Collection entries:

◇ ◇ ◇ ◇ ◇

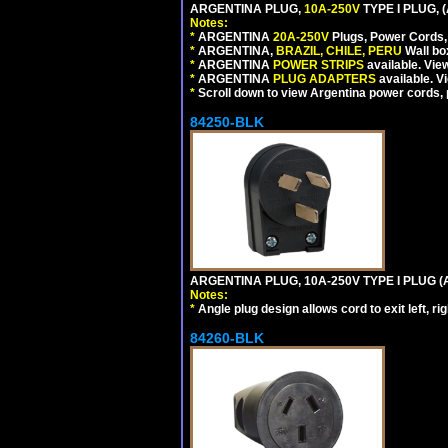
ARGENTINA PLUG,
10A-250V
TYPE I PLUG, 
Notes:
*
ARGENTINA
20A-250V
Plugs, Power Cords, 
*
ARGENTINA,
BRAZIL, CHILE, PERU
Wall bo
*
ARGENTINA
POWER STRIPS
available. Vie
*
ARGENTINA
PLUG ADAPTERS
available. V
*
Scroll down to view Argentina power cords, p
84250-BLK
ARGENTINA PLUG, 10A-250V TYPE I PLUG (
Notes:
*
Angle plug design allows cord to exit left, ri
84260-BLK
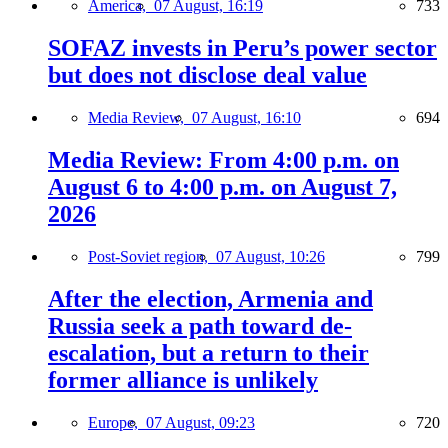
America,
07 August, 16:19
733
SOFAZ invests in Peru’s power sector
but does not disclose deal value
Media Review,
07 August, 16:10
694
Media Review: From 4:00 p.m. on
August 6 to 4:00 p.m. on August 7,
2026
Post-Soviet region,
07 August, 10:26
799
After the election, Armenia and
Russia seek a path toward de-
escalation, but a return to their
former alliance is unlikely
Europe,
07 August, 09:23
720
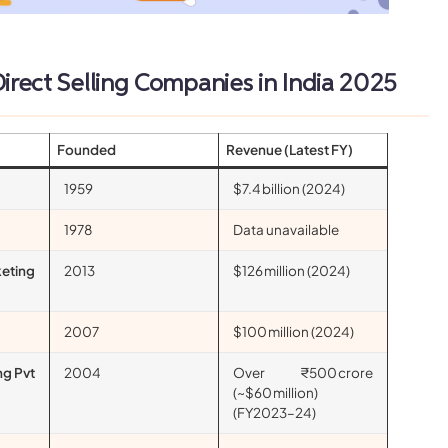
2025
irect Selling Companies in India
Founded
Revenue (Latest FY)
1959
$7.4 billion (2024)
1978
Data unavailable
keting
2013
$126 million (2024)
2007
$100 million (2024)
ng Pvt
2004
Over ₹500 crore
(~$60 million)
(FY2023–24)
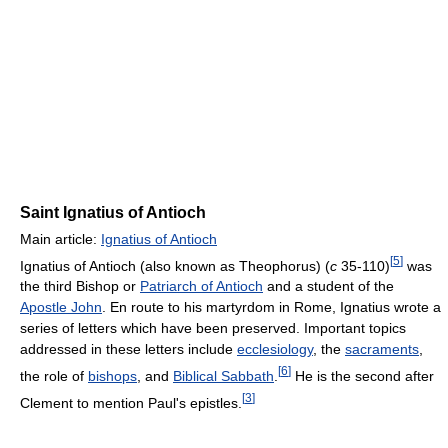
Saint Ignatius of Antioch
Main article:
Ignatius of Antioch
[
5
]
Ignatius of Antioch (also known as Theophorus) (
c
35-110)
was
the third Bishop or
Patriarch of Antioch
and a student of the
Apostle John
. En route to his martyrdom in Rome, Ignatius wrote a
series of letters which have been preserved. Important topics
addressed in these letters include
ecclesiology
, the
sacraments
,
[
6
]
the role of
bishops
, and
Biblical Sabbath
.
He is the second after
[
3
]
Clement to mention Paul's epistles.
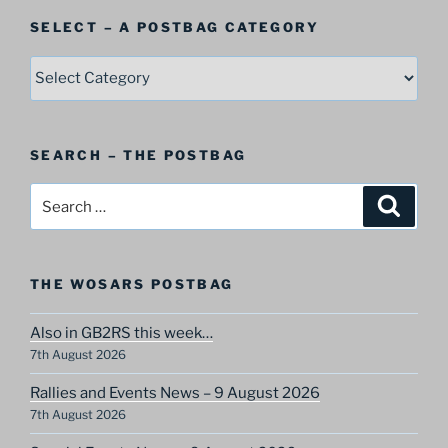
SELECT – A POSTBAG CATEGORY
SELECT
–
A
Postbag
SEARCH – THE POSTBAG
Category
Search
Search
for:
THE WOSARS POSTBAG
Also in GB2RS this week…
7th August 2026
Rallies and Events News – 9 August 2026
7th August 2026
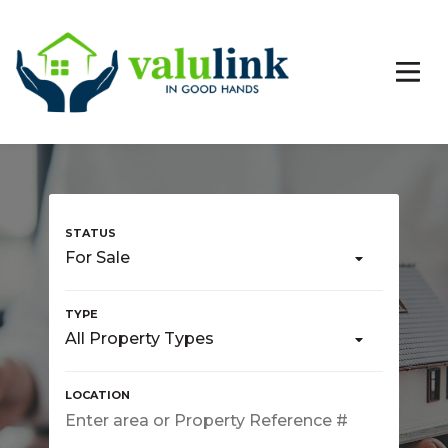
For Sale
All Property Types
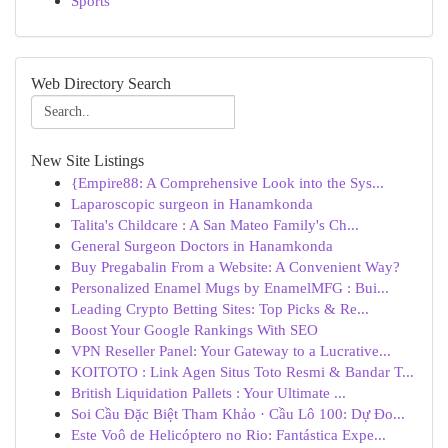
Sports
Web Directory Search
New Site Listings
{Empire88: A Comprehensive Look into the Sys...
Laparoscopic surgeon in Hanamkonda
Talita's Childcare : A San Mateo Family's Ch...
General Surgeon Doctors in Hanamkonda
Buy Pregabalin From a Website: A Convenient Way?
Personalized Enamel Mugs by EnamelMFG : Bui...
Leading Crypto Betting Sites: Top Picks & Re...
Boost Your Google Rankings With SEO
VPN Reseller Panel: Your Gateway to a Lucrative...
KOITOTO : Link Agen Situs Toto Resmi & Bandar T...
British Liquidation Pallets : Your Ultimate ...
Soi Cầu Đặc Biệt Tham Khảo · Cầu Lô 100: Dự Đo...
Este Voô de Helicóptero no Rio: Fantástica Expe...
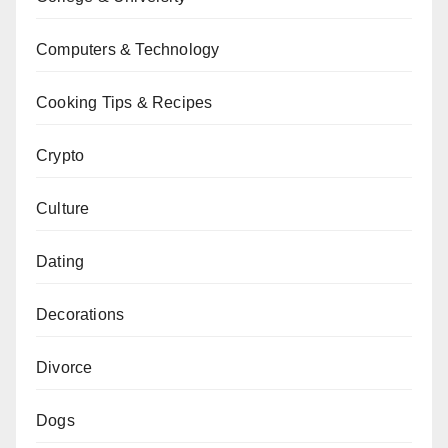
Computers & Technology
Cooking Tips & Recipes
Crypto
Culture
Dating
Decorations
Divorce
Dogs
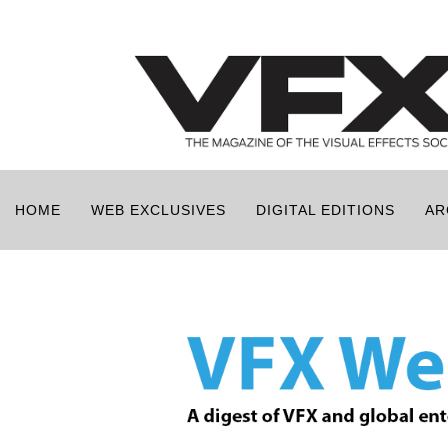
HOME
WEB EXCLUSIVES
DIGITAL EDITIONS
AR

◇ ◇ ◇ ◇ ◇

Work instructions
Gather each line in the data that contains the string "Ignatius", matching case exactly.

Your solution
Saint Ignatius of Antioch
Ignatius of Antioch
Ignatius of Antioch (also known as Theophorus) (
. En route to his martyrdom in Rome, Ignatius wrote a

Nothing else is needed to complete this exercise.